Greenplum TPC-DS benchmark
113 stars 96 forks source link

what's the difference with score and qphds #25

Closed jinmojing closed 3 years ago

jinmojing commented 3 years ago

When run tpcds.sh on our greenplum cluster, we get the result bellow: /data/pivotalguru/TPC-DS/09_score/rollout.sh Scale Factor 3000 Load 1472.137763 Analyze 170.170859 1 User Queries 74.69139 Concurrent Queries 3100.06968 Q 1485 TPT 373.45695 TTT 3100.06968 TLD 73.606888 Score 670

We are confused on score result. Because we don't know the score meaning, this result is good or bad?

For tpc-ds standard , it use QphDS to measure the cluster's performance. How can I convert score to qphds?

RunningJon commented 3 years ago

First off, that isn't a realistic score. I believe you first ran the test with a scale factor of 1 and then re-ran the test with a scale factor of 3000. By default, the variables are set to not regen the data and recreate the tables.

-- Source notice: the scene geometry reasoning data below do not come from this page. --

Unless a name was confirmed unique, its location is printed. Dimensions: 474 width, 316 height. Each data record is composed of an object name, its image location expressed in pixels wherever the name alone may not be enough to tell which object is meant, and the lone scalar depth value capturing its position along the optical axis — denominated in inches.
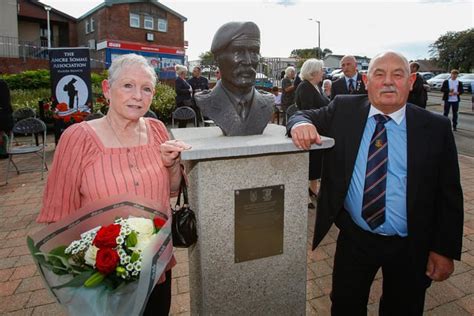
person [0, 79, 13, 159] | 262.5
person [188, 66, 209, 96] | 383.6
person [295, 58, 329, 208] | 192.9
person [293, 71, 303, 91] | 327.8
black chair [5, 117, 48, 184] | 242.2
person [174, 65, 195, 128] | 346.9
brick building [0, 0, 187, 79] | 1124.5
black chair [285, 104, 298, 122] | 260.3
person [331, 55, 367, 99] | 239.5
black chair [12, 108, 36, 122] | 303.2
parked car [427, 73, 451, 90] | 1075.9
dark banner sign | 302.7
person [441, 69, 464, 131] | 443.2
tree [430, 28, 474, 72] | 1556.3
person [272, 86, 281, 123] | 428.3
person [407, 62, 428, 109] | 310.2
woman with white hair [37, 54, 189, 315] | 65.6
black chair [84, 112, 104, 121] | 244.4
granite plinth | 78.0
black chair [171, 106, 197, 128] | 312.5
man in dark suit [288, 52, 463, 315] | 74.9
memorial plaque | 81.5
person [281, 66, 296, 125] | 354.0
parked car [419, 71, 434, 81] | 1333.4
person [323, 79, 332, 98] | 313.0
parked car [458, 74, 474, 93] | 944.9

If you need to change the scale factor, you need to set RUN_GEN_DATA to "true". After that test run completes, you can change it back to false so that it doesn't recreate the data needed by the test.

I suspect this because 1 User Queries ran in 74 seconds. That is impossible for Greenplum with a size of 3TB of data.

Second, the score is based on the official TPC score calculation but it isn't the same. This test does not perform the update section of TPC-DS. This portion of the test is always skipped for data warehouse products like Greenplum. This score calculation is adjusted for that difference.

The score calculation was developed during my time at Pivotal which is now VMware. To my knowledge, it is still used today.

The score is best used to compare clusters at a macro level. For example, you can run the test in AWS and then in GCP to understand the performance difference between those two environments.

jinmojing commented 3 years ago

Thank u for the ask. I will rerun the test as you suggested.